Introducing SkillSieve
To address these limitations, SkillSieve has been developed as a three-layer detection framework that applies progressively deeper analysis only where necessary. This innovative approach enhances efficiency while improving detection rates for security vulnerabilities in AI agent skills. The framework operates as follows:
- Layer 1: The initial layer runs regex, Abstract Syntax Tree (AST), and metadata checks through an XGBoost-based feature scorer. This filtering process efficiently eliminates roughly 86% of benign skills in under 40 milliseconds on average, incurring zero API cost.

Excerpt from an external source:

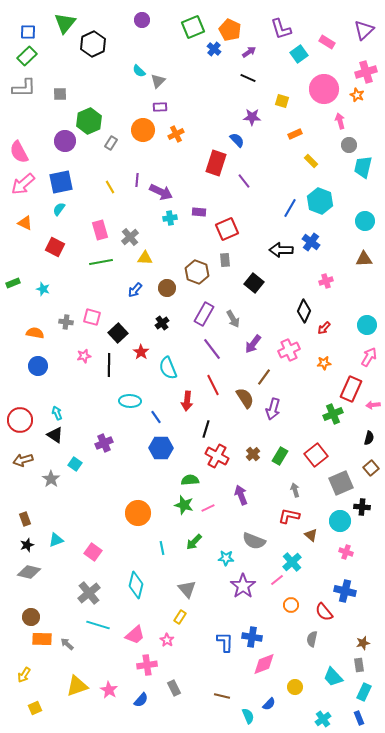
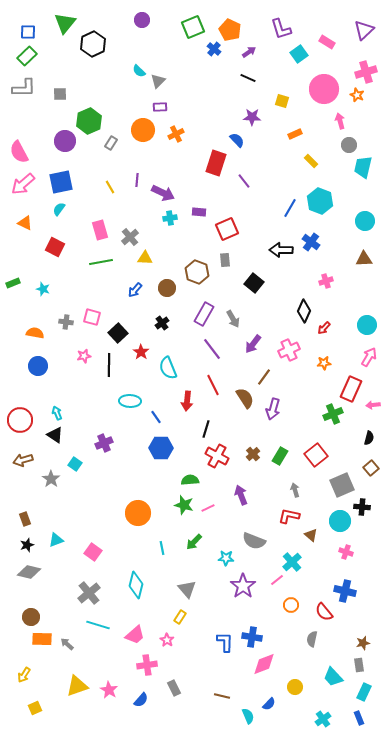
purple arrow at (161, 192): moved 2 px right, 1 px down
gray square at (341, 483): moved 1 px right, 2 px down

- Layer 2: Suspicious skills identified in the first layer are sent for deeper analysis by a Large Language Model (LLM). However, rather than posing a single broad question, Layer 2 divides the analysis into four parallel sub-tasks:
- Intent Alignment
- Permission Justification
- Covert Behavior Detection
- Cross-file Consistency
Each sub-task has its own prompt and structured output, allowing for a nuanced examination of potential risks.
- Layer 3: Skills deemed high-risk are presented before a jury of three different LLMs. These models vote independently on the risk level of the skill. In cases of disagreement, the LLMs engage in a debate to reach a consensus verdict, introducing a collaborative decision-making process.
Evaluation and Performance
The effectiveness of SkillSieve has been evaluated using a dataset of 49,592 real ClawHub skills, alongside adversarial samples across five distinct evasion techniques. The full pipeline was implemented on a 440 ARM single-board computer, showcasing its efficiency and practicality.
On a benchmark of 400 labeled skills, SkillSieve achieved an impressive F1 score of 0.800, significantly outperforming ClawVet, which recorded an F1 score of 0.421. Notably, the average cost per skill analyzed by SkillSieve was only 0.006, emphasizing the framework’s cost-effectiveness.
Open Source Commitment
In line with the principles of transparency and collaboration, the authors have made the code, data, and benchmark for SkillSieve open-sourced. This initiative encourages further research and development in the field of AI security, fostering a community-driven approach to enhancing the safety and reliability of AI agent skills.
SkillSieve represents a significant advancement in the detection of malicious AI agent skills, combining efficiency, accuracy, and innovative methodologies to address a pressing challenge in the AI landscape.